The formula seems fairly simple (simple is good on vacation), but the execution is very hard, and very few leaders operate at consistently high levels in all three areas.
The authors offer a scoring system that challenges leaders and their teams to rate themselves on a 1-10 scale in each of the three areas and then multiply the scores (PxWxR) to see how they compare with the best proven leaders in the ghSMART database. (Hint: 500+ is pretty good but 9x9x9 = 729 is the Holy Grail!) More importantly, they describe how to increase your Power Score by continuously improving in each area, and they also offer a lot of helpful real world examples of how great leaders do it.
The book is written in an easy to digest question and answer format and it won’t take long to finish, though I found myself rereading various sections throughout the book and applying them to companies I have been involved with over the years. Much like they do in “Who” for identifying and recruiting outstanding talents, the authors offer a process that can’t help but enhance leadership success if executed faithfully. And, again, unlike most business books it’s backed up by a lot of great data and research on what makes for a strong leader.

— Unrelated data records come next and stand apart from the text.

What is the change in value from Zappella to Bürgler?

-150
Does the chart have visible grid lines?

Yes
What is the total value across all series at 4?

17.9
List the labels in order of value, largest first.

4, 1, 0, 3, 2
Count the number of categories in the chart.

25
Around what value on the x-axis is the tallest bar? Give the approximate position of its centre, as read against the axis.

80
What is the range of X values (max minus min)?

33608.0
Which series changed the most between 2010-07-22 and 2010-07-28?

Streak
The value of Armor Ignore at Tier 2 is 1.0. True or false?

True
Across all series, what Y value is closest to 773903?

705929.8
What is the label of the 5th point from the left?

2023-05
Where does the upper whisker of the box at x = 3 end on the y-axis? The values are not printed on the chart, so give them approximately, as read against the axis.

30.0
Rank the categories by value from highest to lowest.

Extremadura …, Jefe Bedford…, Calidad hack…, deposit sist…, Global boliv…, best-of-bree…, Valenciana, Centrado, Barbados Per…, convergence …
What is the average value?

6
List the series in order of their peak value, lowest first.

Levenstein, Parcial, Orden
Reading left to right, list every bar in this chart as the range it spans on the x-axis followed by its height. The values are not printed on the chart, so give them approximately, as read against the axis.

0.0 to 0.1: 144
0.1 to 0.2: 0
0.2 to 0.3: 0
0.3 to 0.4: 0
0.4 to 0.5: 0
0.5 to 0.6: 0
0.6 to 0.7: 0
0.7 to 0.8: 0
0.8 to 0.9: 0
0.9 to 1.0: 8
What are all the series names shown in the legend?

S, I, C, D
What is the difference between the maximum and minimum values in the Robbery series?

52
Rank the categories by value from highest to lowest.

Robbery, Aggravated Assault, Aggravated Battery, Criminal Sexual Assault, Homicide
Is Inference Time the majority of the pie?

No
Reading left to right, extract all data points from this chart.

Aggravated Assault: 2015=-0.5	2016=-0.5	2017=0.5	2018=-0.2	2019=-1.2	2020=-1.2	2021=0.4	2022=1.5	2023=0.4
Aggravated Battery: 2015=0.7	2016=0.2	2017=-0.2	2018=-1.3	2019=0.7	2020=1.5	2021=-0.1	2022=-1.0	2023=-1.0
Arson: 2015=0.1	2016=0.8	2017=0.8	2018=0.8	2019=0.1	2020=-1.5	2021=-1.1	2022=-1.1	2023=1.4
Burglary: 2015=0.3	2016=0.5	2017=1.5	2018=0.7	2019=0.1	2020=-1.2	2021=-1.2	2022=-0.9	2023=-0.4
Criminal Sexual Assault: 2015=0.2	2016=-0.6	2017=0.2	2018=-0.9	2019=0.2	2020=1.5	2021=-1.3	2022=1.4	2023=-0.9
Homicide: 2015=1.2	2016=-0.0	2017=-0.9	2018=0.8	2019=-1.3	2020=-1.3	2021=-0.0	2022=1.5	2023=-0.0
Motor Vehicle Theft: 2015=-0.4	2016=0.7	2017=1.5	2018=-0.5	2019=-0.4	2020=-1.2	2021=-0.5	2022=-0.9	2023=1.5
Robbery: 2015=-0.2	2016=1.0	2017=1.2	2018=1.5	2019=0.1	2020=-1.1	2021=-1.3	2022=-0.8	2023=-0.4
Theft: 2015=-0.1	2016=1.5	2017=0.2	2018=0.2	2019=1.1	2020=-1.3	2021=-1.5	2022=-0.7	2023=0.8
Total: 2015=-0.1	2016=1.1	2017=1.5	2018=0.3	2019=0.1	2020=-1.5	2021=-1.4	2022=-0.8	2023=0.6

I highly recommend the book and plan to send copies to our entrepreneur partners at Ballast Point Ventures, all of whom are looking for that extra leadership edge in their quest to build great companies. We’ve added it to “The Library in St. Pete” for books we highly recommend. You don’t have to take Power Score on your next vacation, but then again haven’t you watched enough movies on your iPad during those long flights?